How to braid your challah
When you have your four ropes of dough, you'll pinch them all together at the top to start braiding. This is a rope braid, so it's over two, under one. You'll take your outside rope over the first two ropes, then back under one rope. Repeat this from the other side, and keep going until you get to the end of your dough. Pinch the finished ends together, tuck the ends under, and let your braided dough rise again on a baking sheet for about 45 minutes.
Then we're gonna just give it a little egg wash, brushing it with beaten egg before popping it in the oven. It'll bake for about 10 minutes at 425 F (220 C), then you'll turn the heat down to 375/190 and let it bake for another half hour. It will be deeply golden on the outside and have that familiar hollow sound. Let it cool most of the way before slicing and eat. Fresh warm bread is the absolute best!
Beyond it's beautiful shape, challah is enriched with beaten eggs, where as a typical bread is just flour salt, yeast, and water. It's also lightly sweetened with honey.
This Braided Challah Bread is as delicious as it is gorgeous. I hope you give it a try. You can definitely do this.Print
Braided Challah Bread
- Prep Time: 30
- Rising time: 2 hours 15 minutes
- Cook Time: 40
- Total Time: 3 hours 30 minutes
- Yield: 1 loaf 1x
- Category: Baked Goods
- Method: Baked
- Cuisine: Jewish
- Diet: Vegetarian
- 700 grams strong white bread flour
- 2 teaspoons salt
- 1 packet (7 grams) instant yeast
- 250 ml water, lukewarm
- 4 eggs, divided, beaten
- 3 tablespoons honey
- 100 ml vegetable oil
- Add the flour, salt, and yeast to the bowl of your stand mixer or a large mixing bowl and gently mix to combine.

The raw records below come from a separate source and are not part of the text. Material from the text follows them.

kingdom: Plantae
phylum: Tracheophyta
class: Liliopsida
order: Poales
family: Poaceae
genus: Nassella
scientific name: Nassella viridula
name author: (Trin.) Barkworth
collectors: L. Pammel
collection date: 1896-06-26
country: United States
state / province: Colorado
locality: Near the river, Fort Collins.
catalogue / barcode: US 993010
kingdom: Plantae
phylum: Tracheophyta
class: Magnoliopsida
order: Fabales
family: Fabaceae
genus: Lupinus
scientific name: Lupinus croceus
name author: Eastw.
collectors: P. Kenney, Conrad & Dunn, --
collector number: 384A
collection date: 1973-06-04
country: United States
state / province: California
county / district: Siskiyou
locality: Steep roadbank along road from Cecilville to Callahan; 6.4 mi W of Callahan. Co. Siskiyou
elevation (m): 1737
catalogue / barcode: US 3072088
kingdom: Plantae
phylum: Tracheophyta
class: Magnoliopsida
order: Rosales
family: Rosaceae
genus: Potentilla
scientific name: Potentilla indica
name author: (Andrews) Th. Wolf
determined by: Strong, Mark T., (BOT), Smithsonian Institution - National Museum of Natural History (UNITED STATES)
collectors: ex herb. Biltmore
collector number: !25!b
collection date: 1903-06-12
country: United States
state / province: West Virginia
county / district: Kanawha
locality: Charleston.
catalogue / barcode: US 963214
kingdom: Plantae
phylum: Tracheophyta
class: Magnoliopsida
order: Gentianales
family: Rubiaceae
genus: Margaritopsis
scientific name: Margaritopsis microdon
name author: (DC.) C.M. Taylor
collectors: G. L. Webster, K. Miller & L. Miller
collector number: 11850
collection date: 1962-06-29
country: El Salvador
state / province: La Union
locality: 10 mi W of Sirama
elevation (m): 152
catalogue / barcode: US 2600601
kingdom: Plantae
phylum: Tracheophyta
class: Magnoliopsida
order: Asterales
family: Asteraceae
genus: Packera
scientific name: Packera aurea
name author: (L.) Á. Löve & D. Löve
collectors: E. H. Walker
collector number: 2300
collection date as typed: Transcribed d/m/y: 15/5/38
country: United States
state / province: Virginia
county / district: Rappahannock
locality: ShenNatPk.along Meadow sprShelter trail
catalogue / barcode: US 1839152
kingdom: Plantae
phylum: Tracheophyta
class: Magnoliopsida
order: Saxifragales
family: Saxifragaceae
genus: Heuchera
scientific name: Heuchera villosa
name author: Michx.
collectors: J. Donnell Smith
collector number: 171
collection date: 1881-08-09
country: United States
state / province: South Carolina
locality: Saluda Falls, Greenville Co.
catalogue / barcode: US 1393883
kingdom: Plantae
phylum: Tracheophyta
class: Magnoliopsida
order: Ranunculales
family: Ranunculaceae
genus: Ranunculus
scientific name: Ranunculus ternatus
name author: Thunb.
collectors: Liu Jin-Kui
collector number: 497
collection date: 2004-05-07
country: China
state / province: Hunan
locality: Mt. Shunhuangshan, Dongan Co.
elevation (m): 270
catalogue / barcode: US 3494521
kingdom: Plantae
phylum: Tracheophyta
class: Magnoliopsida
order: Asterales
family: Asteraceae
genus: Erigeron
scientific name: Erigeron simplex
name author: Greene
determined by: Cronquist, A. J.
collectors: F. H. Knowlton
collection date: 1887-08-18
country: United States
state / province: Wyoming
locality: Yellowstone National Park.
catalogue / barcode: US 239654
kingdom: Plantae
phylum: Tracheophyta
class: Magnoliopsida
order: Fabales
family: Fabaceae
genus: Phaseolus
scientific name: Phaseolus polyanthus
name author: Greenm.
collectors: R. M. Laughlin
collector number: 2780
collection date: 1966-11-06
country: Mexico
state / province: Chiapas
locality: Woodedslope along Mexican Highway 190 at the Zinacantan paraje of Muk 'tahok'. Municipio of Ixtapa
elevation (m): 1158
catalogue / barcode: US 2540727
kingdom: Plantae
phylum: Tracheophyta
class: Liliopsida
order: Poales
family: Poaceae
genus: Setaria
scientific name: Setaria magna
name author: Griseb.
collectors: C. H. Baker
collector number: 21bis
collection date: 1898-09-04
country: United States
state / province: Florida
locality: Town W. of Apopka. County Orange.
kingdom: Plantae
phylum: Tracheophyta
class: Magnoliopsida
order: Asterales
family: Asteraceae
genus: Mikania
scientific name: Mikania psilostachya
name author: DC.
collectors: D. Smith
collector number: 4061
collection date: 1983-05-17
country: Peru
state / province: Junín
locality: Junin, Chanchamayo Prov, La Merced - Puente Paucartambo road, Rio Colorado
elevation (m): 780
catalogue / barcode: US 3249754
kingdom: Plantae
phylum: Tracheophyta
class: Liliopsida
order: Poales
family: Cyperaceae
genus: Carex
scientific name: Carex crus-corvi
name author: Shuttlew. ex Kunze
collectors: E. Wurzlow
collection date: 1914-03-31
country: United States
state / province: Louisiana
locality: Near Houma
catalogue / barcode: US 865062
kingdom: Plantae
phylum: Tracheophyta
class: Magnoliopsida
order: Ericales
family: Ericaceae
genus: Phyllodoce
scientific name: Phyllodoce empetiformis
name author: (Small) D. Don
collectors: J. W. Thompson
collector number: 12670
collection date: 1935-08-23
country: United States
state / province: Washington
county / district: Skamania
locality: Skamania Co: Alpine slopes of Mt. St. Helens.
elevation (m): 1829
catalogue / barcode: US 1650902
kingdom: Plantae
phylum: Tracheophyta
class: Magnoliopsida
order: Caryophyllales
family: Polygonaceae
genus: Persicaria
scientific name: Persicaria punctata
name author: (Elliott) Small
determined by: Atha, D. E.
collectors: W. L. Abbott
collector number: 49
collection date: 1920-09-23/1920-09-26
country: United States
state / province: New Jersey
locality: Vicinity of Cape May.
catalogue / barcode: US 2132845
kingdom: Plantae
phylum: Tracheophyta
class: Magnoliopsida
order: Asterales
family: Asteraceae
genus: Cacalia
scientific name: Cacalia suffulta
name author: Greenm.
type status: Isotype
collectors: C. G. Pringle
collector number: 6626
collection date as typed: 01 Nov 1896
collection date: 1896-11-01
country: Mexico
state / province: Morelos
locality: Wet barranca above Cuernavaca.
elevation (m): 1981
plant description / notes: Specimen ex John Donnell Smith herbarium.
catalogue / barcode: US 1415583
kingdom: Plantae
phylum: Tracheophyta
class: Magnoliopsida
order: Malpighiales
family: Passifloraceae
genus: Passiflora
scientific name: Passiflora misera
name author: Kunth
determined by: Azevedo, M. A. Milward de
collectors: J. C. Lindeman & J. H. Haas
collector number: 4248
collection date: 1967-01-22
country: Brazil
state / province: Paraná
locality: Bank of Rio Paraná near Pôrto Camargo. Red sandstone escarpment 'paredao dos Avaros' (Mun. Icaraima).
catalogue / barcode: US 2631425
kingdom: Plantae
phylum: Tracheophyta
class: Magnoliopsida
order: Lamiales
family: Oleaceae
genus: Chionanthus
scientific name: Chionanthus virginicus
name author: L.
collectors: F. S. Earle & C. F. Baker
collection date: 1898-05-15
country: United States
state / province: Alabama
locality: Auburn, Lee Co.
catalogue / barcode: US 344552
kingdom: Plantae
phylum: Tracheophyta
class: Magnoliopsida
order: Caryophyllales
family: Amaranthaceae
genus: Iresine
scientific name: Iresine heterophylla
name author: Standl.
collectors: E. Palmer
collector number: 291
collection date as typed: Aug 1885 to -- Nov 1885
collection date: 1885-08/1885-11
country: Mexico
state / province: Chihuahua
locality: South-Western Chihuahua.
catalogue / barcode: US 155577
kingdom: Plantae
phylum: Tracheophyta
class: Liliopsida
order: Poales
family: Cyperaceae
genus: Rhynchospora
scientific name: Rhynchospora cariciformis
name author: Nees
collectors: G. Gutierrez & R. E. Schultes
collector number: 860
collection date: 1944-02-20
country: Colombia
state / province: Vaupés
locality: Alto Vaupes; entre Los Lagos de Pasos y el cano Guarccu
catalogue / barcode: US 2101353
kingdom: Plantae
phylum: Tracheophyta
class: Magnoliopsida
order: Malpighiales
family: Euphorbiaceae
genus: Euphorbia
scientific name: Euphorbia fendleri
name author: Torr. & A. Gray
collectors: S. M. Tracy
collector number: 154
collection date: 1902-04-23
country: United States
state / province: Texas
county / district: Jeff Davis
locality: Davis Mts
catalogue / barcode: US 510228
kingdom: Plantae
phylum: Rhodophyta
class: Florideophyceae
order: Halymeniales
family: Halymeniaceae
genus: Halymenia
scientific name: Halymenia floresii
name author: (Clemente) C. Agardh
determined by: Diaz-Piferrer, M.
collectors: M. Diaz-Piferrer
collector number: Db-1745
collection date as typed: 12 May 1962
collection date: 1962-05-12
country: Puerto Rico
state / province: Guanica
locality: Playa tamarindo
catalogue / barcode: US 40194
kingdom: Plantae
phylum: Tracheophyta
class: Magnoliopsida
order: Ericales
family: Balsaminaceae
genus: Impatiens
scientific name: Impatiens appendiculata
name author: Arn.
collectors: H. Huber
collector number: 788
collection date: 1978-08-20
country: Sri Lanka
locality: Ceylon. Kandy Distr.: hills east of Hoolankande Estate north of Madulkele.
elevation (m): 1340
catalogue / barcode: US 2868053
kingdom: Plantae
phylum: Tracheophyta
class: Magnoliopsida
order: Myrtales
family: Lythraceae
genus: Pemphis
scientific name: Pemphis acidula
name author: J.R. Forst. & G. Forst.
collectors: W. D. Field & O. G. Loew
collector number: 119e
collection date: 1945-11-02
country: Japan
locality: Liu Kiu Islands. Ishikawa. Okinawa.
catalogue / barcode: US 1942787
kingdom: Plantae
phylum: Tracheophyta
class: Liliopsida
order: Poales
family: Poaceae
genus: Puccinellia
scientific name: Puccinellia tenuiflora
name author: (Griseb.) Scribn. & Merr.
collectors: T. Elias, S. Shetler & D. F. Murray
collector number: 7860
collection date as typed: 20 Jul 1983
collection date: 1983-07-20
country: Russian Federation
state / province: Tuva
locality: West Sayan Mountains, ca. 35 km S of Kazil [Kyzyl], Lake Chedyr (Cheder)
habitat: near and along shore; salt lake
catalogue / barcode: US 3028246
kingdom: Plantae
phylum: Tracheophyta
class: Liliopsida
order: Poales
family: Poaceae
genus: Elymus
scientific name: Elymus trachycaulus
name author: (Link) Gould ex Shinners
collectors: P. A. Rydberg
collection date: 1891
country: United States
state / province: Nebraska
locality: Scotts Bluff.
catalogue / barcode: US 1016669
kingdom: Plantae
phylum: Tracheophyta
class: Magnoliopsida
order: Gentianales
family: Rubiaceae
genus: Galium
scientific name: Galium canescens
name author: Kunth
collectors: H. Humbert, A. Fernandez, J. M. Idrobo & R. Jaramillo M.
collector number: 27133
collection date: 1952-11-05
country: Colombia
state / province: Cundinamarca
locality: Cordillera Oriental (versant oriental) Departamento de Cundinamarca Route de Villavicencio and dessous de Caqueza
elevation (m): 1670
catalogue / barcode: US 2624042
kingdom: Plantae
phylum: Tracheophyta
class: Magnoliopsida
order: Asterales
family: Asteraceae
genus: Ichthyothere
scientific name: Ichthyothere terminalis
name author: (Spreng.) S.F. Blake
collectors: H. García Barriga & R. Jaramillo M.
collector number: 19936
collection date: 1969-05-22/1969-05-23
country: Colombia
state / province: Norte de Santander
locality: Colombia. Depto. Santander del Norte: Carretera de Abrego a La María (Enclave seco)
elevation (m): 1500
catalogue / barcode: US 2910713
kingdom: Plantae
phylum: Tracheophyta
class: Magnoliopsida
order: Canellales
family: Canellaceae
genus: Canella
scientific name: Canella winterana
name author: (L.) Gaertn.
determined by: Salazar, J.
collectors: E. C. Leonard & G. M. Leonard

- In a separate bowl or measuring jug, combine the warm water, 3 eggs, honey, and oil. Whisk to combine.
- With the mixer running on its lowest setting, slowly drizzle in the wet ingredients. Once it's all come together, turn the mixer up to medium low and let the dough hook knead the dough until smooth. You may need to add a bit more flour if the dough is too sticky or a bit more water if it's too dry. It will vary based on the brand of flour, the size of your eggs, and even the weather. Kneading should take about 4 minutes in the machine, 10 if you're doing it by hand. Once it's smooth, cover the bowl with a tea towel and leave to rise for about an hour and a half.
- When your dough is about double in size, turn it out onto a floured surface and use a knife or bench scraper to divide it into 4 roughly equal pieces. Then roll each of those pieces into a thick rope, about 40 centimeters long. Pinch the tops of each rope together and fan out the ropes so you can braid them. Lift the outside rope on one side over the next two ropes, then go backwards and tuck it under the first inside rope. Repeat from the other side, and continue braiding until you've woven together all your dough. Tuck the ends under and place your braided dough on a baking sheet. Let it rise again for about 45 minutes.
- About halfway through your rise time, start pre-heating your oven to 425 F (220 C).
- When you're ready to bake, beat your final egg and use a pastry brush to coat your dough with egg. Then bake it for 10 minutes before reducing the heat to 375 F (190 C) and bake for another 30 minutes. Your loaf will be deep golden brown and have a hollow sound when tapped on the bottom.
- Cool the loaf on a wire rack. Store any leftovers wrapped in foil.